## START Supplied entries

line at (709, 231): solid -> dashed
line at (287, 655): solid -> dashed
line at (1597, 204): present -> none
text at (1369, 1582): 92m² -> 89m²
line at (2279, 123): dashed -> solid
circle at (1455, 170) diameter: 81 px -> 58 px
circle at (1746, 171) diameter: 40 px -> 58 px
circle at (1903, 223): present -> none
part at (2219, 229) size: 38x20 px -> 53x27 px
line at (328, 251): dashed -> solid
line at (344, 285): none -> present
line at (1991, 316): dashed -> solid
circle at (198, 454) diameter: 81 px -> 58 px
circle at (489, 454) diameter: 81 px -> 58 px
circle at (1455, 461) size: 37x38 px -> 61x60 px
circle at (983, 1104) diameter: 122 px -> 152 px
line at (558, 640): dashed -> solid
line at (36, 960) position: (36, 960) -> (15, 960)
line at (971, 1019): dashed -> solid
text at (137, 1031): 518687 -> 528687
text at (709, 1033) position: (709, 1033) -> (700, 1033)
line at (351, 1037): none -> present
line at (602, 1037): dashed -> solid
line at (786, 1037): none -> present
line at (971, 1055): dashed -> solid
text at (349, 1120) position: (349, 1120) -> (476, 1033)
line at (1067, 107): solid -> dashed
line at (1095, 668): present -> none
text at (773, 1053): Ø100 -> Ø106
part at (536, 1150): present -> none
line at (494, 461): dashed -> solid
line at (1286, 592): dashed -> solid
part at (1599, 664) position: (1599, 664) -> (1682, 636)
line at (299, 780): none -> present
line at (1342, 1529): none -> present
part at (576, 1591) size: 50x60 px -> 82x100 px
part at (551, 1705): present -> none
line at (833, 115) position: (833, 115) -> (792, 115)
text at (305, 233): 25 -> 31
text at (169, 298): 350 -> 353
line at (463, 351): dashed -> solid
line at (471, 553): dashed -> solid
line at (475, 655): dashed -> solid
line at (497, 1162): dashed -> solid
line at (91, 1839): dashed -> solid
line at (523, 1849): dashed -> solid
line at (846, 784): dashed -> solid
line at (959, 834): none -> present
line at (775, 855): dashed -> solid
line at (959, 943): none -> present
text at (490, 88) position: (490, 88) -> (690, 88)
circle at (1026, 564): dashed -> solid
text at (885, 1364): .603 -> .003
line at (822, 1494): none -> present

## END Supplied entries

▶ **Task instructions**
Rewrite all the rows above, replacing "dashed" with "broken" and keeping everything else the same.

▶ **Written solution**
line at (709, 231): solid -> broken
line at (287, 655): solid -> broken
line at (1597, 204): present -> none
text at (1369, 1582): 92m² -> 89m²
line at (2279, 123): broken -> solid
circle at (1455, 170) diameter: 81 px -> 58 px
circle at (1746, 171) diameter: 40 px -> 58 px
circle at (1903, 223): present -> none
part at (2219, 229) size: 38x20 px -> 53x27 px
line at (328, 251): broken -> solid
line at (344, 285): none -> present
line at (1991, 316): broken -> solid
circle at (198, 454) diameter: 81 px -> 58 px
circle at (489, 454) diameter: 81 px -> 58 px
circle at (1455, 461) size: 37x38 px -> 61x60 px
circle at (983, 1104) diameter: 122 px -> 152 px
line at (558, 640): broken -> solid
line at (36, 960) position: (36, 960) -> (15, 960)
line at (971, 1019): broken -> solid
text at (137, 1031): 518687 -> 528687
text at (709, 1033) position: (709, 1033) -> (700, 1033)
line at (351, 1037): none -> present
line at (602, 1037): broken -> solid
line at (786, 1037): none -> present
line at (971, 1055): broken -> solid
text at (349, 1120) position: (349, 1120) -> (476, 1033)
line at (1067, 107): solid -> broken
line at (1095, 668): present -> none
text at (773, 1053): Ø100 -> Ø106
part at (536, 1150): present -> none
line at (494, 461): broken -> solid
line at (1286, 592): broken -> solid
part at (1599, 664) position: (1599, 664) -> (1682, 636)
line at (299, 780): none -> present
line at (1342, 1529): none -> present
part at (576, 1591) size: 50x60 px -> 82x100 px
part at (551, 1705): present -> none
line at (833, 115) position: (833, 115) -> (792, 115)
text at (305, 233): 25 -> 31
text at (169, 298): 350 -> 353
line at (463, 351): broken -> solid
line at (471, 553): broken -> solid
line at (475, 655): broken -> solid
line at (497, 1162): broken -> solid
line at (91, 1839): broken -> solid
line at (523, 1849): broken -> solid
line at (846, 784): broken -> solid
line at (959, 834): none -> present
line at (775, 855): broken -> solid
line at (959, 943): none -> present
text at (490, 88) position: (490, 88) -> (690, 88)
circle at (1026, 564): broken -> solid
text at (885, 1364): .603 -> .003
line at (822, 1494): none -> present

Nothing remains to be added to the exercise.